Task to complete: Everything in the listing should be transcribed exactly, apart from the pictures.

Data for processing:
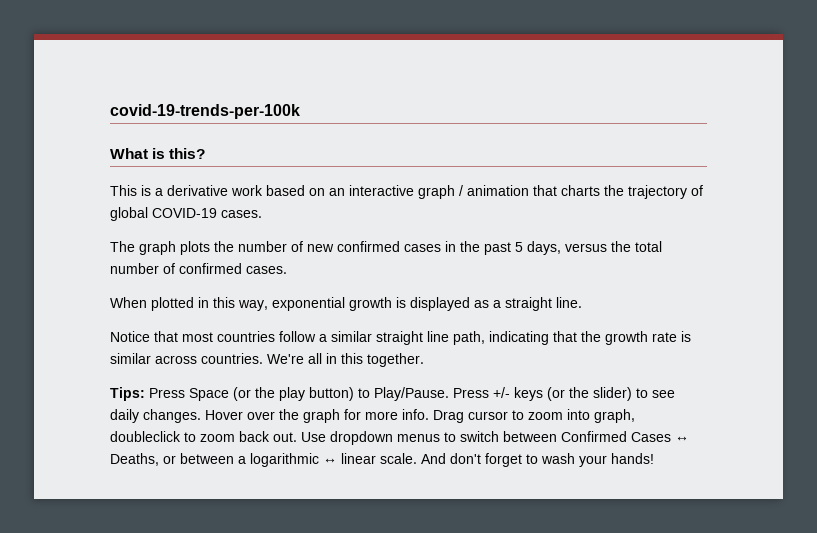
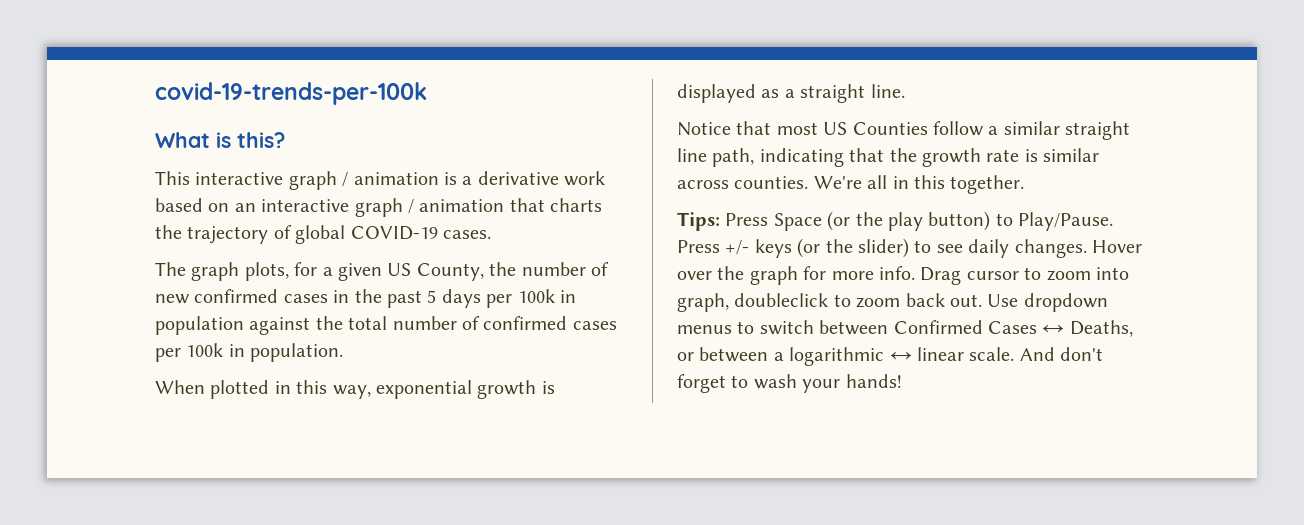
(137, 190) none -> [195,171,439,190] interactive graph / animation
[180,241,210,255] plots -> [244,262,484,281] plots, for a given US County,
[527,241,607,255] days, versus -> [441,289,576,308] [155,316,311,335] days per 100k in population against
[246,266,287,274] cases. -> [572,321,617,330] [155,343,344,362] cases per 100k in population.
[217,331,275,342] countries -> [823,122,928,135] US Counties
[201,353,263,364] countries. -> [734,176,809,189] counties.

Exercise solution:
(137, 190) none -> [195,171,439,190] interactive graph / animation
[180,241,210,255] plots -> [244,262,484,281] plots, for a given US County,
[527,241,607,255] days, versus -> [441,289,576,308] [155,316,311,335] days per 100k in population against
[246,266,287,274] cases. -> [572,321,617,330] [155,343,344,362] cases per 100k in population.
[217,331,275,342] countries -> [823,122,928,135] US Counties
[201,353,263,364] countries. -> [734,176,809,189] counties.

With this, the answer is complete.